[Stored entries]
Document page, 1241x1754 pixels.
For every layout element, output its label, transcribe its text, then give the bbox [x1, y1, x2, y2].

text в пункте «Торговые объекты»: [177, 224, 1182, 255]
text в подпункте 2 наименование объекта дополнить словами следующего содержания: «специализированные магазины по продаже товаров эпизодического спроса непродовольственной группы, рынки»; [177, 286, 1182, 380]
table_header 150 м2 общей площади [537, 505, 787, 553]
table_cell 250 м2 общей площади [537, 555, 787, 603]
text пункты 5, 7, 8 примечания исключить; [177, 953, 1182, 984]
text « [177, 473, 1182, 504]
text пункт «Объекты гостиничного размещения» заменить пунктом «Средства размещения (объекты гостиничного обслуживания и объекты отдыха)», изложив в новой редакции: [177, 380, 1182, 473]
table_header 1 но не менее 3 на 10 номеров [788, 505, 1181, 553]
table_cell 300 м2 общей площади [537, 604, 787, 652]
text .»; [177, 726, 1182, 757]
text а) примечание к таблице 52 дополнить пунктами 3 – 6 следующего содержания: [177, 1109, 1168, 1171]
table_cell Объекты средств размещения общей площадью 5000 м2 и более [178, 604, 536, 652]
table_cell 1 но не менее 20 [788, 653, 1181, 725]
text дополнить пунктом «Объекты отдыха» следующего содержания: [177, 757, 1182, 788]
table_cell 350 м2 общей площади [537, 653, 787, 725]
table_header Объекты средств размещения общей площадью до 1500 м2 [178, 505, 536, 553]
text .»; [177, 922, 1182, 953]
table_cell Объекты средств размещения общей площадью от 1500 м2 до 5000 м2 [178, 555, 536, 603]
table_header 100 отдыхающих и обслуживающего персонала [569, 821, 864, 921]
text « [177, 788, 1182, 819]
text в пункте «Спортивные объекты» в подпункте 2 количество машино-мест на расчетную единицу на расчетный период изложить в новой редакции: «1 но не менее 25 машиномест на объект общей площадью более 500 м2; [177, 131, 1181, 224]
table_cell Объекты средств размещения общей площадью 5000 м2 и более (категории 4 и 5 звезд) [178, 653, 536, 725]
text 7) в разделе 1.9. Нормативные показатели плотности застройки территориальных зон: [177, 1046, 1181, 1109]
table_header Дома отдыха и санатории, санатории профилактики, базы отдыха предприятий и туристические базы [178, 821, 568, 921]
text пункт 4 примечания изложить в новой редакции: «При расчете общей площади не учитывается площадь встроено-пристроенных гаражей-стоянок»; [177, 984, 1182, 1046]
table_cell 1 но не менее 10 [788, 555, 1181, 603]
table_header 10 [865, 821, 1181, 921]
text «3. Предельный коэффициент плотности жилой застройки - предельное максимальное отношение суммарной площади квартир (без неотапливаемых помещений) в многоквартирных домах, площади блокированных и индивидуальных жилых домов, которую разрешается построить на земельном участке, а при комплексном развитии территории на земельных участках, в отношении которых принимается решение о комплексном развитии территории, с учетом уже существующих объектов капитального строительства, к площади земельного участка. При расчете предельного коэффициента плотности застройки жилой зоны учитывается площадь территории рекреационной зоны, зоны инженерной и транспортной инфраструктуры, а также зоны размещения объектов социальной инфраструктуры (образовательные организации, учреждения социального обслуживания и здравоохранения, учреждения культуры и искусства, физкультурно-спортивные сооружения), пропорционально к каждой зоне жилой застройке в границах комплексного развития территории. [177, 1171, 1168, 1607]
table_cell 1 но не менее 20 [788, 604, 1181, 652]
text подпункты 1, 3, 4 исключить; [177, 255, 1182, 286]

* [About this task]: Without changing a word, write out each entry again.

* [Task output]:
Document page, 1241x1754 pixels.
For every layout element, output its label, transcribe its text, then give the bbox [x1, y1, x2, y2].

text в пункте «Торговые объекты»: [177, 224, 1182, 255]
text в подпункте 2 наименование объекта дополнить словами следующего содержания: «специализированные магазины по продаже товаров эпизодического спроса непродовольственной группы, рынки»; [177, 286, 1182, 380]
table_header 150 м2 общей площади [537, 505, 787, 553]
table_cell 250 м2 общей площади [537, 555, 787, 603]
text пункты 5, 7, 8 примечания исключить; [177, 953, 1182, 984]
text « [177, 473, 1182, 504]
text пункт «Объекты гостиничного размещения» заменить пунктом «Средства размещения (объекты гостиничного обслуживания и объекты отдыха)», изложив в новой редакции: [177, 380, 1182, 473]
table_header 1 но не менее 3 на 10 номеров [788, 505, 1181, 553]
table_cell 300 м2 общей площади [537, 604, 787, 652]
text .»; [177, 726, 1182, 757]
text а) примечание к таблице 52 дополнить пунктами 3 – 6 следующего содержания: [177, 1109, 1168, 1171]
table_cell Объекты средств размещения общей площадью 5000 м2 и более [178, 604, 536, 652]
table_cell 1 но не менее 20 [788, 653, 1181, 725]
text дополнить пунктом «Объекты отдыха» следующего содержания: [177, 757, 1182, 788]
table_cell 350 м2 общей площади [537, 653, 787, 725]
table_header Объекты средств размещения общей площадью до 1500 м2 [178, 505, 536, 553]
text .»; [177, 922, 1182, 953]
table_cell Объекты средств размещения общей площадью от 1500 м2 до 5000 м2 [178, 555, 536, 603]
table_header 100 отдыхающих и обслуживающего персонала [569, 821, 864, 921]
text « [177, 788, 1182, 819]
text в пункте «Спортивные объекты» в подпункте 2 количество машино-мест на расчетную единицу на расчетный период изложить в новой редакции: «1 но не менее 25 машиномест на объект общей площадью более 500 м2; [177, 131, 1181, 224]
table_cell Объекты средств размещения общей площадью 5000 м2 и более (категории 4 и 5 звезд) [178, 653, 536, 725]
text 7) в разделе 1.9. Нормативные показатели плотности застройки территориальных зон: [177, 1046, 1181, 1109]
table_header Дома отдыха и санатории, санатории профилактики, базы отдыха предприятий и туристические базы [178, 821, 568, 921]
text пункт 4 примечания изложить в новой редакции: «При расчете общей площади не учитывается площадь встроено-пристроенных гаражей-стоянок»; [177, 984, 1182, 1046]
table_cell 1 но не менее 10 [788, 555, 1181, 603]
table_header 10 [865, 821, 1181, 921]
text «3. Предельный коэффициент плотности жилой застройки - предельное максимальное отношение суммарной площади квартир (без неотапливаемых помещений) в многоквартирных домах, площади блокированных и индивидуальных жилых домов, которую разрешается построить на земельном участке, а при комплексном развитии территории на земельных участках, в отношении которых принимается решение о комплексном развитии территории, с учетом уже существующих объектов капитального строительства, к площади земельного участка. При расчете предельного коэффициента плотности застройки жилой зоны учитывается площадь территории рекреационной зоны, зоны инженерной и транспортной инфраструктуры, а также зоны размещения объектов социальной инфраструктуры (образовательные организации, учреждения социального обслуживания и здравоохранения, учреждения культуры и искусства, физкультурно-спортивные сооружения), пропорционально к каждой зоне жилой застройке в границах комплексного развития территории. [177, 1171, 1168, 1607]
table_cell 1 но не менее 20 [788, 604, 1181, 652]
text подпункты 1, 3, 4 исключить; [177, 255, 1182, 286]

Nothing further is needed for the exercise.